A partir de este ensayo y las obras de muchos otros críticos como Aldo Rossi y Robert Venturi, surge una nueva generación de arquitectos que intentan atender estas preocupaciones. Ahora, si bien al principio se echó mano de los elementos más obvios de la arquitectura para inscribirse en la historia, el lenguaje clásico (eso sí, simplificado,) pronto las búsquedas por significar encontraron otros caminos. Esto, sumado a una época en donde la idea misma de manifiesto da pánico, ha dado como resultado un vasto lenguaje formal que a simple vista podría parecer caprichoso, aunque en el fondo no lo sea: la arquitectura, bajo la idea de modernidad líquida, busca ser símbolo. Así, proyectos icónicos como el Guggenheim de Bilbao, que tal vez sea el paradigma del discurso pop de la arquitectura, tienen más que ver con cómo se insertan en el mundo —es decir, con una lógica ajena a ellos,—que con su disposición interna como secuencia de espacios. Y es que la arquitectura contemporánea, como cualquier objeto cultural, está inmersa en la lógica de la producción capitalista, es decir, es un producto de consumo. Y es que la producción capitalista está sujeta a la necesidad de crear lo nuevo por lo nuevo, porque si se satisficieran las necesidades, ¿qué más se habría para consumir?

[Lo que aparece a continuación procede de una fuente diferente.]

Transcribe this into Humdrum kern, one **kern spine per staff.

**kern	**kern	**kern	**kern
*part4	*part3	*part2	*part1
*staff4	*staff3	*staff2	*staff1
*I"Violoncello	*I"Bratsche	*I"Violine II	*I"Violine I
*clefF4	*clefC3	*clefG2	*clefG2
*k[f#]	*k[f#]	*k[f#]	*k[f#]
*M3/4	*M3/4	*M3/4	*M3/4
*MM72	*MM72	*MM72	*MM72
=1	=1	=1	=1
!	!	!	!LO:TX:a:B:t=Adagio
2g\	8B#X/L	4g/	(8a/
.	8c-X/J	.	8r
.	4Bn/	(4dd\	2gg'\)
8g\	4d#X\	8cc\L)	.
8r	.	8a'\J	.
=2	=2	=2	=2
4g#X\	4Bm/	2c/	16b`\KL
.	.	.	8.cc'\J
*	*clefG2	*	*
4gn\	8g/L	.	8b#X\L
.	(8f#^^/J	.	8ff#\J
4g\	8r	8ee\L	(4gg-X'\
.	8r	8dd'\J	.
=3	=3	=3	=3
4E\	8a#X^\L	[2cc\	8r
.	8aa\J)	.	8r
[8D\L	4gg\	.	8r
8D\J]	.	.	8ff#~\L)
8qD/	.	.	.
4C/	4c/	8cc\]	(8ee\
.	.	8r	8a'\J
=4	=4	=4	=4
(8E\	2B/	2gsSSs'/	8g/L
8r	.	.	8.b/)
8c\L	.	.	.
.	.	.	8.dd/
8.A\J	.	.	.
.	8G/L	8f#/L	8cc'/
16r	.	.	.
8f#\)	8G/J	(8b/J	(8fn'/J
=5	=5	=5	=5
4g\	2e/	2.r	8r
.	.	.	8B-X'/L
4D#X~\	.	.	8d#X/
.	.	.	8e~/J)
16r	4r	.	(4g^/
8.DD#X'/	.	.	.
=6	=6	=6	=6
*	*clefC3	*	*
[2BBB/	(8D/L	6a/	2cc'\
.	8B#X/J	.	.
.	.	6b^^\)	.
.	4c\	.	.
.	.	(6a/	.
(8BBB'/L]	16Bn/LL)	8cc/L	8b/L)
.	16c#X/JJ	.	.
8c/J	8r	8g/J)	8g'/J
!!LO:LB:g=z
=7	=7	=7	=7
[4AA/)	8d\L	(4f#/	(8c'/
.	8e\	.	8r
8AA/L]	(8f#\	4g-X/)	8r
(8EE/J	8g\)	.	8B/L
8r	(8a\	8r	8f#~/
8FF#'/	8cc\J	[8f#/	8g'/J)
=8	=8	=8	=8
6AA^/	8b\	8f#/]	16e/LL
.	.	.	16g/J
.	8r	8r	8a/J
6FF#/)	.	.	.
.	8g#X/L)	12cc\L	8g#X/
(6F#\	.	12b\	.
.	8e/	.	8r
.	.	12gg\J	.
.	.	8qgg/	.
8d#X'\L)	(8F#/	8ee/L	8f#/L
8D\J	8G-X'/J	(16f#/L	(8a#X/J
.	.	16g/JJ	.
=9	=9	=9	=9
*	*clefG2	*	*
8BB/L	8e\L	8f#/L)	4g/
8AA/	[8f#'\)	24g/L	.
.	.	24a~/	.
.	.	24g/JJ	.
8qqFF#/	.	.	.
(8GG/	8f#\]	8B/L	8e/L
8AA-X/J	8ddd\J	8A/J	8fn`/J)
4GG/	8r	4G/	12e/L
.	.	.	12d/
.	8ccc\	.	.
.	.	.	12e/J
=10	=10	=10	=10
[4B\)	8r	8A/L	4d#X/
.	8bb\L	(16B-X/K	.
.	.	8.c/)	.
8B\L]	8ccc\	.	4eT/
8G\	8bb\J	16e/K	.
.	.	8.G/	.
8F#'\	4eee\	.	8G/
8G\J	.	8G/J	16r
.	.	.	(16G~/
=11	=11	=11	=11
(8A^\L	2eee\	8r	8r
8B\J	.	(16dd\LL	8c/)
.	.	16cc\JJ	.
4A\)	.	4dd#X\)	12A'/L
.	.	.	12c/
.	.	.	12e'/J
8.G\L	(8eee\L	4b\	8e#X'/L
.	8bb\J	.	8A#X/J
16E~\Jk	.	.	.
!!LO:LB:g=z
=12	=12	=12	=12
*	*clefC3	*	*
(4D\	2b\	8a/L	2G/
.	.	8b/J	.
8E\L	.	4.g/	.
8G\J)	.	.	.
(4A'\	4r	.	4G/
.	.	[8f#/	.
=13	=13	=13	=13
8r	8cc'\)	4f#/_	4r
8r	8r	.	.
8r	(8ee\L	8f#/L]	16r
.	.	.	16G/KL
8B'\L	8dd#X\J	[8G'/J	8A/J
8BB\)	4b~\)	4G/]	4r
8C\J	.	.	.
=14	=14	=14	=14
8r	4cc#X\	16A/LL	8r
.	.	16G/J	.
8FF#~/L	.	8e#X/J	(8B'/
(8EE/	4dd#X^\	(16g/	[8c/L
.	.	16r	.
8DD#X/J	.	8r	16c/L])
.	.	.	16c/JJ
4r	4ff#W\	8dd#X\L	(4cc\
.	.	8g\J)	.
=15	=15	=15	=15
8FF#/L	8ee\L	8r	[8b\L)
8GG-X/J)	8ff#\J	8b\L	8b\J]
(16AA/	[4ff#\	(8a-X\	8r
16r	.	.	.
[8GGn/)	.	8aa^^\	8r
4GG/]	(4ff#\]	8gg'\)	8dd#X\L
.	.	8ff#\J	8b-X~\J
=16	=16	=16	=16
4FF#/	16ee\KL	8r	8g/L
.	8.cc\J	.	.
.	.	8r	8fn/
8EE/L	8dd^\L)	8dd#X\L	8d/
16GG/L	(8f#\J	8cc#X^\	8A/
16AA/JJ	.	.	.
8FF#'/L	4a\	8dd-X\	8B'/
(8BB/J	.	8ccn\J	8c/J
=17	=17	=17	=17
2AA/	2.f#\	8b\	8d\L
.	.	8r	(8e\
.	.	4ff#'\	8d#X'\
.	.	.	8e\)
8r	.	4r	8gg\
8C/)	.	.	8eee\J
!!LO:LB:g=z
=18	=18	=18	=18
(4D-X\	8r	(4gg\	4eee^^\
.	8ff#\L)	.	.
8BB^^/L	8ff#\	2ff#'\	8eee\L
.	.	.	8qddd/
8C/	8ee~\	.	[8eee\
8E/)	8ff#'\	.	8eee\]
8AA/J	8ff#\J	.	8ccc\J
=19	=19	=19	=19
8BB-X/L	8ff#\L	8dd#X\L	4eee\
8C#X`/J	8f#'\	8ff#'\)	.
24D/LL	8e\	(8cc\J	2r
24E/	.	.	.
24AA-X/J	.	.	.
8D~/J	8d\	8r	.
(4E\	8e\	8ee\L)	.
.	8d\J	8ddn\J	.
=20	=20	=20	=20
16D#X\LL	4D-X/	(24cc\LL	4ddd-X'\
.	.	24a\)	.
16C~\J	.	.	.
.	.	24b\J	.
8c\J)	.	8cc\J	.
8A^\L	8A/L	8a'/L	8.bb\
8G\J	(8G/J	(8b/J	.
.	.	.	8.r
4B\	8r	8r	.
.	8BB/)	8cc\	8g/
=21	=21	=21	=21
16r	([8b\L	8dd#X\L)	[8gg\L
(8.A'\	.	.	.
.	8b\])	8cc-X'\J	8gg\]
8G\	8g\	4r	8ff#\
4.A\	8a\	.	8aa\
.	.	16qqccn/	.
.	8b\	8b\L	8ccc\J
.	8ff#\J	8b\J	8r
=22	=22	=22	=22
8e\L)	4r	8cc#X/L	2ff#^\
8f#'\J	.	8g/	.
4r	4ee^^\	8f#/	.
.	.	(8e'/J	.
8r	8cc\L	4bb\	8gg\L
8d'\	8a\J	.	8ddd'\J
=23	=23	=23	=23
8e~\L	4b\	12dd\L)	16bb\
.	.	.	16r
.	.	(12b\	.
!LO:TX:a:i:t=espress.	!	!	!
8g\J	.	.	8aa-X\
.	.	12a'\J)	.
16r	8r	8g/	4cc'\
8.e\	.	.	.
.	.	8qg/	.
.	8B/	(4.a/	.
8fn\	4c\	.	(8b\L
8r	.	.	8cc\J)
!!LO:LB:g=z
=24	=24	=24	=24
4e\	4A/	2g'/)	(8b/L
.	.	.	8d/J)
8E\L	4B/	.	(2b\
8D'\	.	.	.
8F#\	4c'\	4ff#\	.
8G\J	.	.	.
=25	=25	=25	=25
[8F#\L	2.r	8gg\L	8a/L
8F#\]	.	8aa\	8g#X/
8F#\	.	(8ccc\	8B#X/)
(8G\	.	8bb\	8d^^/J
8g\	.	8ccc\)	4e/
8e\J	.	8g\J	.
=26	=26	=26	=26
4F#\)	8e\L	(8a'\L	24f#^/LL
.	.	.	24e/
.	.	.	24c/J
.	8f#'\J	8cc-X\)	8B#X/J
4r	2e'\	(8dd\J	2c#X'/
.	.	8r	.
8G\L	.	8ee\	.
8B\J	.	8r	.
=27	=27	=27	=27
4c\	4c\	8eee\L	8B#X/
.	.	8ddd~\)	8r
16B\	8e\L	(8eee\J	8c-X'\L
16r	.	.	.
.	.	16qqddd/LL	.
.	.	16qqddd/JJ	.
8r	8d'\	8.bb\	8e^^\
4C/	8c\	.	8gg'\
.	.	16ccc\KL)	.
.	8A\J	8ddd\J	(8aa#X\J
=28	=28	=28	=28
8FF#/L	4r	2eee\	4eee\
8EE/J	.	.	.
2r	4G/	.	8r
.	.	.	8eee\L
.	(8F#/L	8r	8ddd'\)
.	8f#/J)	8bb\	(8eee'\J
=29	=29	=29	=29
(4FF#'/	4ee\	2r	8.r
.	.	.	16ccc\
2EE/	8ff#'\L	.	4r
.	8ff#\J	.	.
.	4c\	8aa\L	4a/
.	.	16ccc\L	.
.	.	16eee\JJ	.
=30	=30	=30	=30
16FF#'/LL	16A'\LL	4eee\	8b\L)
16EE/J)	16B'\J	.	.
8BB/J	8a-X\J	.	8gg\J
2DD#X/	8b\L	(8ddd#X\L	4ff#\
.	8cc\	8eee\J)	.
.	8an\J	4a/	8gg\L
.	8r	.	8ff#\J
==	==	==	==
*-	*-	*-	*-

Boris Groys dice que lo contemporáneo es aquello que aún está en duda, que aún no ha saciado su capacidad de decir algo sobre el mundo, la historia y su contexto. Lo cierto es que la arquitectura-como-espacio-y-sin-historia llegó a su límite y los arquitectos tuvieron que buscar nuevos caminos de exploración. Así, la arquitectura contemporánea se inscribe dentro del mundo consumista como un espectáculo, donde lo que importa tal vez no es tanto el espacio en sí sino el evento, el símbolo, la imagen y la moda, y por lo tanto su apariencia está en constante cambio. La arquitectura de hoy en día, la de revista, aunque todavía sea espacio y luz y forma, tiene más que ver con Lady Gaga que con Le Corbusier.

Ahora bien, si los paradigmas han cambiado tan radicalmente, cabe preguntarse si puede juzgarse a la arquitectura contemporánea de la misma forma en que se juzgaba a la arquitectura moderna. Y, finalmente, si no existe una ideología concreta detrás de esta manera de dar forma al mundo, ¿agotará sus capacidades discursivas o, precisamente por carecer de discurso, continuará reproduciéndose ad infinitum?